Optimizing Large Language Models on Local Hardware

Running Large Language Models (LLMs) on on-premise infrastructure presents a growing challenge for companies seeking to balance performance, costs, and data sovereignty. The availability of consumer GPUs with high VRAM, such as the NVIDIA RTX 3090 with its 24GB, has opened new possibilities for local deployment of considerably sized models, like Qwen 3.6 27B. However, achieving optimal performance requires careful selection of the backend, quantization techniques, and hardware configurations.

This article explores the results of a series of benchmarks conducted to identify the most efficient setup for the Qwen 3.6 27B model on a single 24GB GPU. The goal is to provide a practical guide for CTOs, DevOps leads, and infrastructure architects evaluating self-hosted solutions for their AI/LLM workloads, highlighting the trade-offs and specific constraints of this type of deployment.

Backend Comparison and Quantization Choices

The research compared several inference backends, each with its own characteristics. llama.cpp was used as a baseline, representing a well-established starting point for running LLMs in GGUF format. BeeLlama showed promising potential on paper but did not replicate the expected speeds in the test configuration. The backend that delivered the best overall performance was ik_llama.cpp, excelling in decode and prefill speeds, as well as efficient management of available VRAM. Another framework, vLLM, was excluded from the final comparison due to stability issues with long contexts on a single GPU.

A crucial aspect for efficiency on hardware with limited VRAM is the choice of quantization. The Qwen3.6-27B-MTP-IQ4_KS.gguf model proved particularly effective. IQ4_KS quantization allowed maintaining high model quality with a significantly smaller memory footprint compared to other options like Unsloth's UD-Q4_K_XL, which required approximately 2.8 GiB of additional VRAM. This memory saving is critical when handling large contexts, such as the 156,000 tokens tested, and reasonable batch sizes.

Optimal Configuration Details and Performance

The configuration deemed most performant utilized ik_llama.cpp with the Qwen3.6-27B-MTP-IQ4_KS.gguf model. Key settings included a ctx-size of 156,000, cache-type-k and cache-type-v set to q8_0, flash-attn on, and built-in multi-token-prediction.

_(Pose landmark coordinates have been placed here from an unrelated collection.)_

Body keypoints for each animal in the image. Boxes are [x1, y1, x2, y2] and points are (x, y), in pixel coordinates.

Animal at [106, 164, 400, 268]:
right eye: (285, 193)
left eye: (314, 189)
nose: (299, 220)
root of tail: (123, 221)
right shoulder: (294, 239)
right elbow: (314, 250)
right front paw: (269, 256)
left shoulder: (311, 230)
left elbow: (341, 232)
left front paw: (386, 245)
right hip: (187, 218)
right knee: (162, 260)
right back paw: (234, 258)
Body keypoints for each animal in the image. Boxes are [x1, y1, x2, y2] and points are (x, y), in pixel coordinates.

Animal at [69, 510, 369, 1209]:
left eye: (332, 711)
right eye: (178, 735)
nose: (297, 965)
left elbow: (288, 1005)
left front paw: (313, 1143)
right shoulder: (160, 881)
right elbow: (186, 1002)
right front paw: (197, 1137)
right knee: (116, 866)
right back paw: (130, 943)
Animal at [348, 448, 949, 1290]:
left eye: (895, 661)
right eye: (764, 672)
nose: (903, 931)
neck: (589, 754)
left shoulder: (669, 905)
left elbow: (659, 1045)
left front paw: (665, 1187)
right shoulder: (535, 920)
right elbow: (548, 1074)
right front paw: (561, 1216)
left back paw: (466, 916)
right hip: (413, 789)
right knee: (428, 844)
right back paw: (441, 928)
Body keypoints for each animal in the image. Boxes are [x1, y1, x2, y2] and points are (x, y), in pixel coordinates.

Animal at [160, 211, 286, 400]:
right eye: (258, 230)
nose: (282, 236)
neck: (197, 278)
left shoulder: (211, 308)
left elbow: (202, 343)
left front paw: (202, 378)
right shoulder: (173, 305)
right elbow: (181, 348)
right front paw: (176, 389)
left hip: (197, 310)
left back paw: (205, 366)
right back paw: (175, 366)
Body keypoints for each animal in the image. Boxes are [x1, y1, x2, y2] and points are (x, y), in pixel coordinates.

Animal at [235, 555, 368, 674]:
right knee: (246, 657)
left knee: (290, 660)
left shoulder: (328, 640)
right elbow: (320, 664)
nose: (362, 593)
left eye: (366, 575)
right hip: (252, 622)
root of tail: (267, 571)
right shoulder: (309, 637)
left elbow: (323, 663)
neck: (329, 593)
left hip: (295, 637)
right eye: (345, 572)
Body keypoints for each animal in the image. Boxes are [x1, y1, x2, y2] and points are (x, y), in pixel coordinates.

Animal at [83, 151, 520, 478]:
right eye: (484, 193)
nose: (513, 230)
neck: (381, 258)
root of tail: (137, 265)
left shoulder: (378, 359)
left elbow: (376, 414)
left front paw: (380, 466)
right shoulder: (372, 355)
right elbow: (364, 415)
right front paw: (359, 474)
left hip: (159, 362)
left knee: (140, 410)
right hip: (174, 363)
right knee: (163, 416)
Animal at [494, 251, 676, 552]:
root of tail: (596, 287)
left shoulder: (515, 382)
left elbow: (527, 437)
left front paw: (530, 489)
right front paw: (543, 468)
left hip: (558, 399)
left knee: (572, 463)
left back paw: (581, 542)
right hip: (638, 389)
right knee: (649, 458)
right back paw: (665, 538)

For vision capabilities, the projector was kept on the CPU (--no-mmproj-offload) to save approximately 1.5 GiB of VRAM, with the option to move it to the GPU for faster image processing if VRAM allows.

Benchmarks were performed on a chat-completion task with a prompt of approximately 5,900 tokens and an output of 1,024 tokens, simulating a code-review activity. Results showed a prefill of about 1261 tokens/s and a decode of 72.9 tokens/s, with a total wall time of 18.79 seconds. These numbers, while not representing the theoretical "best-case," offer a realistic estimate of performance in a practical workload. For those evaluating on-premise deployments, understanding these trade-offs between configuration, VRAM, and performance is crucial.

Implications for On-Premise Deployments

The results of this analysis underscore the importance of judicious software and quantization choices to maximize the efficiency of LLM deployments on local hardware. VRAM optimization is a critical factor, especially for consumer cards, where every gigabyte counts for extending the context window or increasing batch size. The ability to run 27-billion-parameter models with extended contexts on a single RTX 3090 demonstrates the growing maturity of tools for local inference.

For organizations prioritizing data sovereignty, compliance, and control over their technology stacks, the self-hosted approach offers significant advantages. However, it requires deep technical expertise in configuration and optimization. The continuous evolution of backends like ik_llama.cpp and advanced quantization techniques make on-premise deployments increasingly competitive compared to cloud-based solutions, especially in terms of Total Cost of Ownership (TCO) for specific workloads.